## [About this exercise]
Please work out how many of the lines below include "autonome". Only the number should be given.
*** Opening of Records to use ***
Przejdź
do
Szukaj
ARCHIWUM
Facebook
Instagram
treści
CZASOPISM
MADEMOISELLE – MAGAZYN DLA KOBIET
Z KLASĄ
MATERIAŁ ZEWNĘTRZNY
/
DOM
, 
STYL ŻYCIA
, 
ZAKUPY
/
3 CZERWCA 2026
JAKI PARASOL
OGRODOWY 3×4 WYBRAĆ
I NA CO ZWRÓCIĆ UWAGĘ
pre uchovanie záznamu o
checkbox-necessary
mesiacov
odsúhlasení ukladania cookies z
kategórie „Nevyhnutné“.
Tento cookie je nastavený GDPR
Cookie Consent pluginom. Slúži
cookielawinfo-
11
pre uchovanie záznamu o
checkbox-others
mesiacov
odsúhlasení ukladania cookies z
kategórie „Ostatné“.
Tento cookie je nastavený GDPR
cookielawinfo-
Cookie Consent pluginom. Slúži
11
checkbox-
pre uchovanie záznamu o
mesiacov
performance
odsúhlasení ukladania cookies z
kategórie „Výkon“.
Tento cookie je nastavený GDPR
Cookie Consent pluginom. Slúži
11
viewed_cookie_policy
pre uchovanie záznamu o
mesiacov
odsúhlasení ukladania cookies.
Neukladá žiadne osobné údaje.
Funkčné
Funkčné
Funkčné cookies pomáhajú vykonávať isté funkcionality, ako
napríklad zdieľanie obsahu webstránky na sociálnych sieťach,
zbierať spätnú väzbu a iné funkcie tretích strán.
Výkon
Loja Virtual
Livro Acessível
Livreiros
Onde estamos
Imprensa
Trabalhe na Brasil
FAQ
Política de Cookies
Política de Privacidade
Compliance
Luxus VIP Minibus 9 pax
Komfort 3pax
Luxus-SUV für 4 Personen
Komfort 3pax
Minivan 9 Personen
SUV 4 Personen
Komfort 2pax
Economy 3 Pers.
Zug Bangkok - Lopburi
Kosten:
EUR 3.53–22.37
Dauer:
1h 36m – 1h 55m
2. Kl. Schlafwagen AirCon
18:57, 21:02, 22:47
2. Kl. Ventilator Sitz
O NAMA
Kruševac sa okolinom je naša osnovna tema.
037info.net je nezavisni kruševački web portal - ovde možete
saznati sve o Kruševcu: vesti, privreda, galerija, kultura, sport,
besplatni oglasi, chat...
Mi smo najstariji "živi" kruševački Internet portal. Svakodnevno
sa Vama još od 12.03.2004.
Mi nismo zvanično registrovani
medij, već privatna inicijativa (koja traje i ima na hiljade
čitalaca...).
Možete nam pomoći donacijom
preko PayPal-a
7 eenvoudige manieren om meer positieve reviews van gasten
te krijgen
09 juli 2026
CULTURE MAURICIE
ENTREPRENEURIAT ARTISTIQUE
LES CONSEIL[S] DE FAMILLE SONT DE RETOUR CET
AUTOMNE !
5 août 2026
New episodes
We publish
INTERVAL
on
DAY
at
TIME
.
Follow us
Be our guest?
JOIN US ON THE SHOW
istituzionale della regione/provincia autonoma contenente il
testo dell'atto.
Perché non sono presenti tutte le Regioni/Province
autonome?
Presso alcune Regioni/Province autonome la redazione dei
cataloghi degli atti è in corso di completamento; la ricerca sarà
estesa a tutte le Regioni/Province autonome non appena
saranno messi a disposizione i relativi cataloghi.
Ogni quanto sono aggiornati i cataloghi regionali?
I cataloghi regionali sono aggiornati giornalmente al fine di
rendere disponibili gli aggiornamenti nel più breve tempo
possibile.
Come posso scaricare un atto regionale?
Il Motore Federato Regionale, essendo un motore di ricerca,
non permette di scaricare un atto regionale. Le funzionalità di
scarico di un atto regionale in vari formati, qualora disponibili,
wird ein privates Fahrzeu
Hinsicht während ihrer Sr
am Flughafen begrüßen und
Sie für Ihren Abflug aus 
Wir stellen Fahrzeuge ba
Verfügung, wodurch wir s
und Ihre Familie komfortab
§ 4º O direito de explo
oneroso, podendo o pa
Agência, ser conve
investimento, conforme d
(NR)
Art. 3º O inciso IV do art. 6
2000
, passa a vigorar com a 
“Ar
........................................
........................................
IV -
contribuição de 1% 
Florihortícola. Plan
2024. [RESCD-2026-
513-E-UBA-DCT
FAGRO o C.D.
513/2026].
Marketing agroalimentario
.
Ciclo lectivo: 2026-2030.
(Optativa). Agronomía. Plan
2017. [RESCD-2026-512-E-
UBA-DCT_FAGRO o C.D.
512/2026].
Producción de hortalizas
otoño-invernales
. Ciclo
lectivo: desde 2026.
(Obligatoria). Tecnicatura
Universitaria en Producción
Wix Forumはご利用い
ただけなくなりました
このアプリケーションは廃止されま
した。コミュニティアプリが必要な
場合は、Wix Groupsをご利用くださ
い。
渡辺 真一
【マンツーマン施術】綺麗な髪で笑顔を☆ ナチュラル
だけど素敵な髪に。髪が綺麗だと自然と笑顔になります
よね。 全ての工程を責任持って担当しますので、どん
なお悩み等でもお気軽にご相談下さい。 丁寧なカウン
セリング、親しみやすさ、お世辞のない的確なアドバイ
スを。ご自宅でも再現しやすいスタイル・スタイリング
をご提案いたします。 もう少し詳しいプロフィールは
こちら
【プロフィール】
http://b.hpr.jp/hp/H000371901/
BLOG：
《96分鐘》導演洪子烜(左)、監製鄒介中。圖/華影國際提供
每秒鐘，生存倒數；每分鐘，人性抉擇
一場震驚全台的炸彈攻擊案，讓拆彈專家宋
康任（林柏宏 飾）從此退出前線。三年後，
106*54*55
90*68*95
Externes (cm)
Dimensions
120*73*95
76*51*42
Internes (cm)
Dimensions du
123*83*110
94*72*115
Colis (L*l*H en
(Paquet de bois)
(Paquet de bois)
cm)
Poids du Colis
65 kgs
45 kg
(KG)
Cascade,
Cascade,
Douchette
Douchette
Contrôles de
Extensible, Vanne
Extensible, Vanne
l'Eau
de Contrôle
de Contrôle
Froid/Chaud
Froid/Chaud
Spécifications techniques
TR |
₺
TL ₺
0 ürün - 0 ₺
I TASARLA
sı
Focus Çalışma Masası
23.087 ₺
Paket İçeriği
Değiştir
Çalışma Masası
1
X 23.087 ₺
*** Close of Records to use ***
## [Exercise solution]
3